#### INSTRUCTIONS FOR THE TASK:
When a line in the data below includes "Desert", pick it out and copy it.
☆ ☆ ☆ ☆ ☆
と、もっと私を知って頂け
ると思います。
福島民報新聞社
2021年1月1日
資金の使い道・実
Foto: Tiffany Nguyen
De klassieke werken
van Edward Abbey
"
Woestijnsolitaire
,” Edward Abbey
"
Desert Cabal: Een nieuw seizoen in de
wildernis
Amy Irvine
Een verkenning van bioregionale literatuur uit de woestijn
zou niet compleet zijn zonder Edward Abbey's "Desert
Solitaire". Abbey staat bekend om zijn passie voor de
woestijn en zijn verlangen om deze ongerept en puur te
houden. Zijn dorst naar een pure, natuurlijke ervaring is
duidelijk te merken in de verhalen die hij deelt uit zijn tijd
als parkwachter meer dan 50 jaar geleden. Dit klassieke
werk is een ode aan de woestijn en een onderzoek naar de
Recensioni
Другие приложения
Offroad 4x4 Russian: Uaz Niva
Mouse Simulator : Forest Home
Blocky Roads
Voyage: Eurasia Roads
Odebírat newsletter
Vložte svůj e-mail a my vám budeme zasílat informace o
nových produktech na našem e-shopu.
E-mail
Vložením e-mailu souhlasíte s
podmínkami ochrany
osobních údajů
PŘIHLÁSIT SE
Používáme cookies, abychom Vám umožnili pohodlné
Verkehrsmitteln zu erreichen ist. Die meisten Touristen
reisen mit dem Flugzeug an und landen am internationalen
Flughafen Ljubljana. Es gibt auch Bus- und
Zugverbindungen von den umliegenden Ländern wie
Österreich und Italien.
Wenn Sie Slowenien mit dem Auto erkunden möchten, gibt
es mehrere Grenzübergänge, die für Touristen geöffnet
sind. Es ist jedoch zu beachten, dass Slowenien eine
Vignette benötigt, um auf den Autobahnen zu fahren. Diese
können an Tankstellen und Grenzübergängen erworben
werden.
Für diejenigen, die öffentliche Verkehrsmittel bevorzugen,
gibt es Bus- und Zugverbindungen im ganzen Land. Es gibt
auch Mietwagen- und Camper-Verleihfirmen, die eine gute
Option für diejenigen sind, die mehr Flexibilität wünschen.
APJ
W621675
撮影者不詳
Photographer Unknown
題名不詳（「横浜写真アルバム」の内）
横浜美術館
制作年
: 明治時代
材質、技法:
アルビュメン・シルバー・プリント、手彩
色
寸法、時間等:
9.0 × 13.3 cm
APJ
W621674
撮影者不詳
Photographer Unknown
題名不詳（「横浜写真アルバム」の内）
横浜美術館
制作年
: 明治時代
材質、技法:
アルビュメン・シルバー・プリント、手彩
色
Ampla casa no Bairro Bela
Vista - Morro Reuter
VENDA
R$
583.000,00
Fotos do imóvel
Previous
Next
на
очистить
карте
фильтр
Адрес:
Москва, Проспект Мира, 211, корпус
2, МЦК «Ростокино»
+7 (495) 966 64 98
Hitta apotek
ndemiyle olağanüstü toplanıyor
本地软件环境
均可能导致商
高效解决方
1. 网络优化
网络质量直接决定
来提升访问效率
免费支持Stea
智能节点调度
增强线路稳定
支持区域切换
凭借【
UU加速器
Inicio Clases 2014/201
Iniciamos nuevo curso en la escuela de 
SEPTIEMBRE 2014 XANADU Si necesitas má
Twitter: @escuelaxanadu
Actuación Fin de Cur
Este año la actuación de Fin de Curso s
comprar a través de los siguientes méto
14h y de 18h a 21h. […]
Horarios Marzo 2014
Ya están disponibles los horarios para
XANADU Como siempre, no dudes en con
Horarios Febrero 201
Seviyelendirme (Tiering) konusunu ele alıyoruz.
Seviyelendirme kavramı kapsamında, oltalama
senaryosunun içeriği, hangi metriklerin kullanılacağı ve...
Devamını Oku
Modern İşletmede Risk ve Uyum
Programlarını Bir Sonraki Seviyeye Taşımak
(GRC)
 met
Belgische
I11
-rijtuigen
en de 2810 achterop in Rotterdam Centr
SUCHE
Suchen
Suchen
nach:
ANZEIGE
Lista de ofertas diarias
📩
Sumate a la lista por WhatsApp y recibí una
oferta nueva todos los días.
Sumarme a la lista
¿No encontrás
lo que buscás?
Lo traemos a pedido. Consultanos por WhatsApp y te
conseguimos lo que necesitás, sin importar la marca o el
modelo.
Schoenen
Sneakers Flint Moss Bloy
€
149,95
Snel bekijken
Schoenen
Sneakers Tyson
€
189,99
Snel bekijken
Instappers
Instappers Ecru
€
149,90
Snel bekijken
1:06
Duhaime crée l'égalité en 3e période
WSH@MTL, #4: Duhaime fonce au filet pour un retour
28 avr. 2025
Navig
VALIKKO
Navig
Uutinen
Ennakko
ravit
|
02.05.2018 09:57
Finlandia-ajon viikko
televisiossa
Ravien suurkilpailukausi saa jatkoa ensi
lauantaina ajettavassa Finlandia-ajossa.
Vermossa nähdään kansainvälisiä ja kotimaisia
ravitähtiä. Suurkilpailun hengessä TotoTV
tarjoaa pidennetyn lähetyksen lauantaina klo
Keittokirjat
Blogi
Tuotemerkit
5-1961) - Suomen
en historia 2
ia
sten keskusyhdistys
☆ ☆ ☆ ☆ ☆
#### ANSWER TO THIS TASK:
Desert Cabal: Een nieuw seizoen in de
zou niet compleet zijn zonder Edward Abbey's "Desert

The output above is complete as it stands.